→ WHAT YOU ARE ASKED TO DO: Images are to be excluded, and the rest of the data repeated exactly.

---

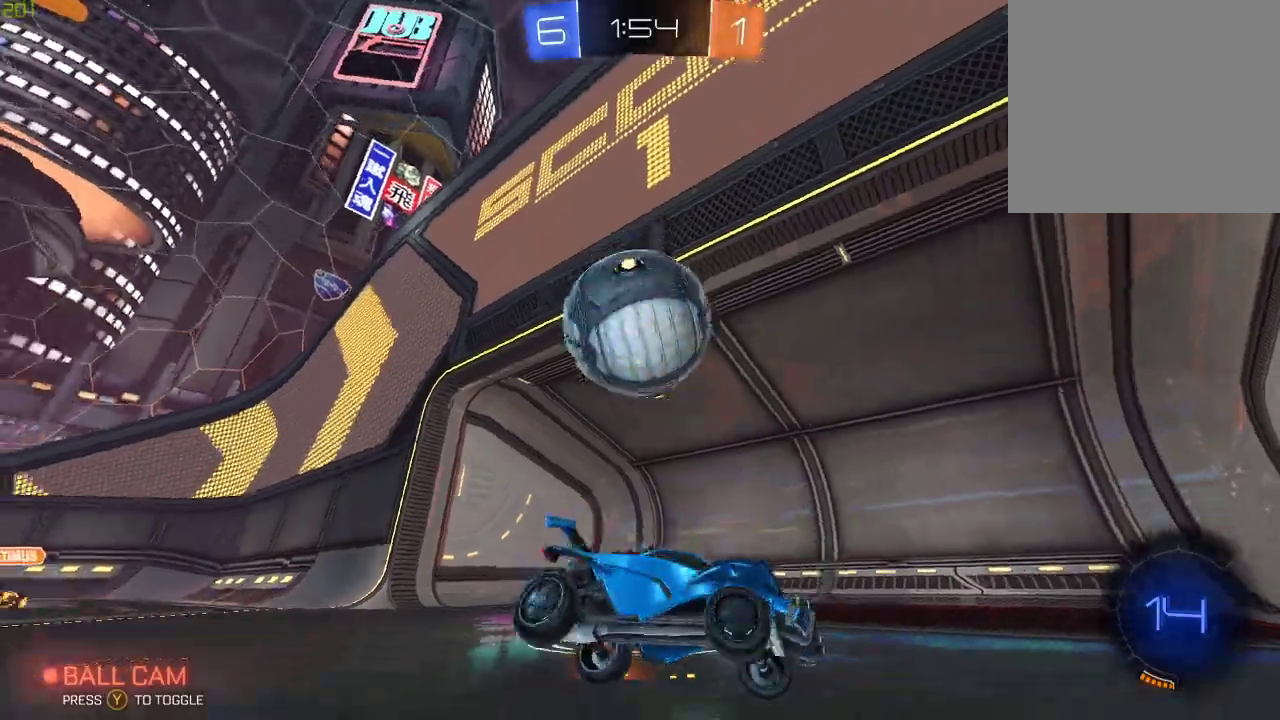
{"buttons": ["A"], "left_stick": "down-left", "right_stick": "center", "events": [[100, "R2", "down"], [233, "R2", "up"], [500, "A", "down"]]}
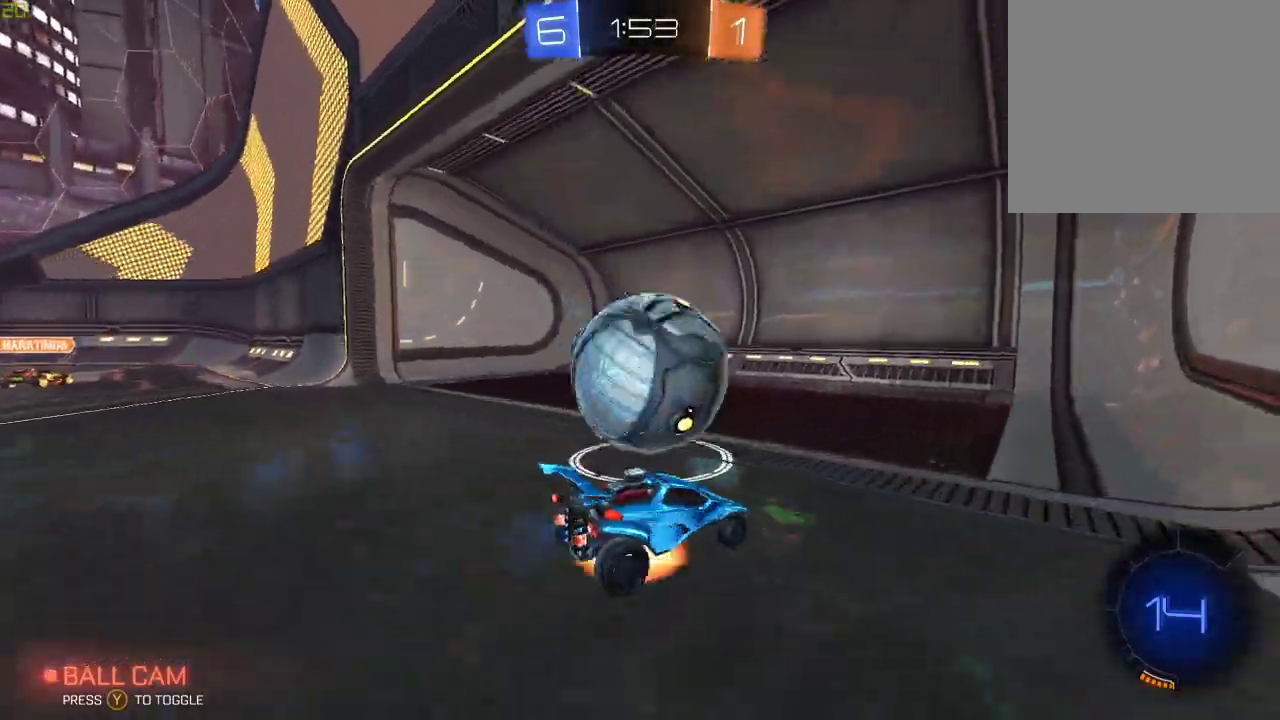
{"buttons": [], "left_stick": "center", "right_stick": "center", "events": [[100, "A", "up"], [250, "left_stick", "center"]]}
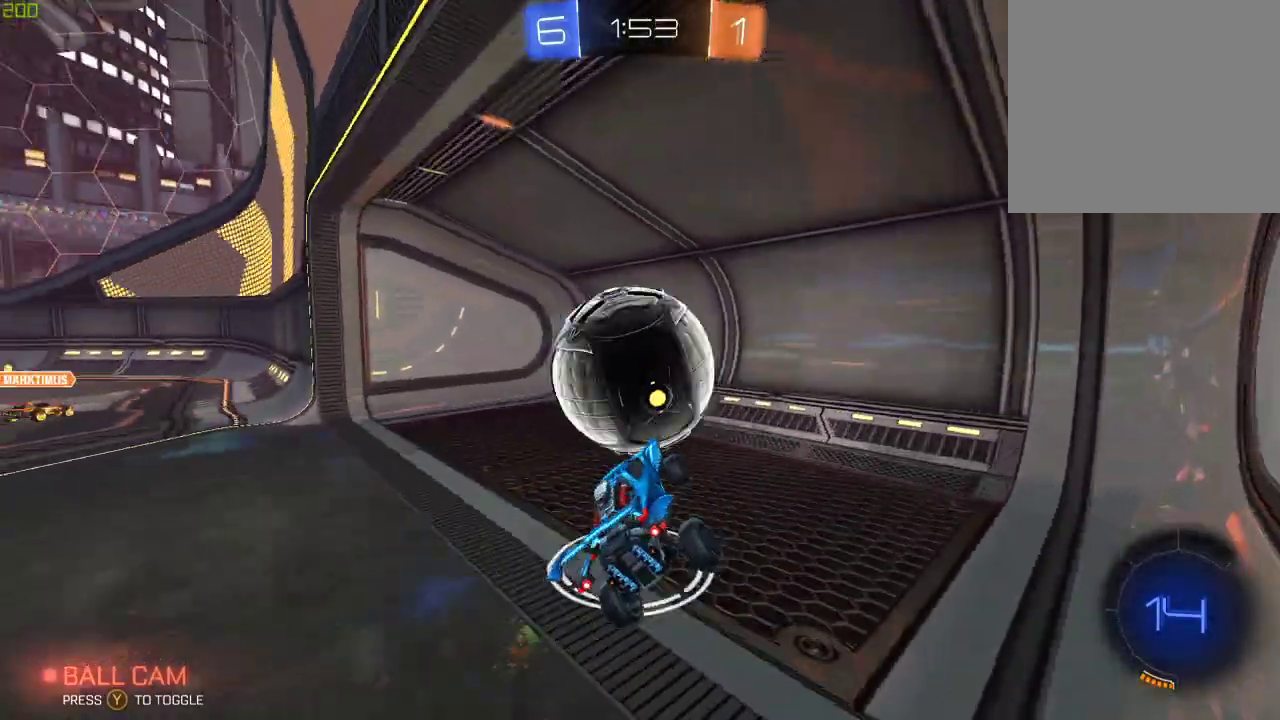
{"buttons": [], "left_stick": "up", "right_stick": "center", "events": [[167, "left_stick", "up"], [233, "Y", "down"], [367, "Y", "up"]]}
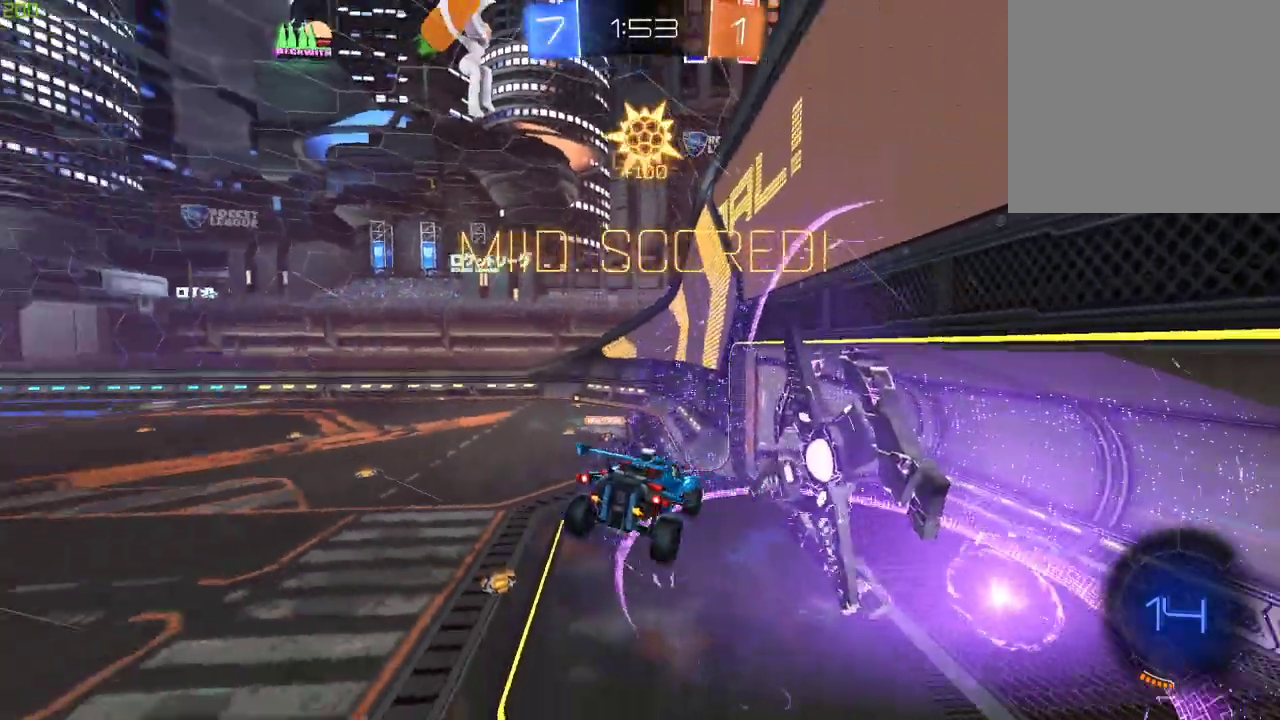
{"buttons": [], "left_stick": "up", "right_stick": "center", "events": []}
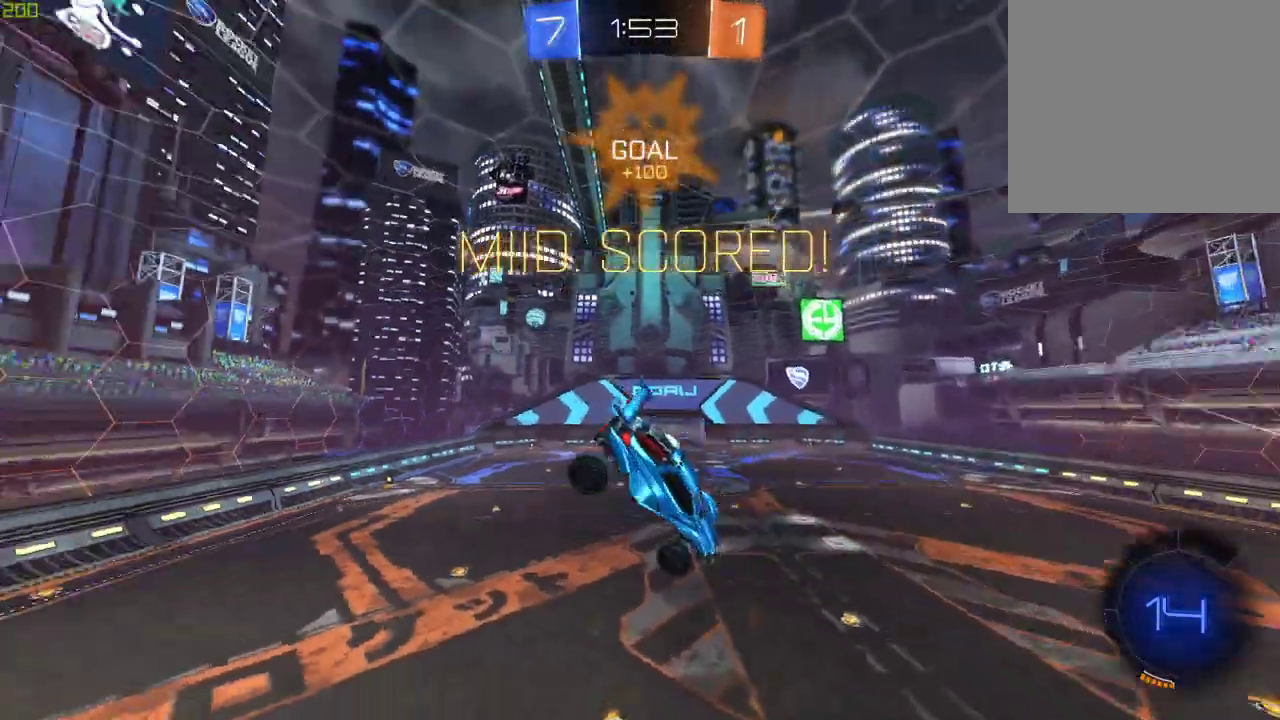
{"buttons": ["A"], "left_stick": "up-right", "right_stick": "center", "events": [[417, "left_stick", "up-right"], [450, "A", "down"]]}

---

→ SOLUTION:
{"buttons": ["A"], "left_stick": "down-left", "right_stick": "center", "events": [[100, "R2", "down"], [233, "R2", "up"], [500, "A", "down"]]}
{"buttons": [], "left_stick": "center", "right_stick": "center", "events": [[100, "A", "up"], [250, "left_stick", "center"]]}
{"buttons": [], "left_stick": "up", "right_stick": "center", "events": [[167, "left_stick", "up"], [233, "Y", "down"], [367, "Y", "up"]]}
{"buttons": [], "left_stick": "up", "right_stick": "center", "events": []}
{"buttons": ["A"], "left_stick": "up-right", "right_stick": "center", "events": [[417, "left_stick", "up-right"], [450, "A", "down"]]}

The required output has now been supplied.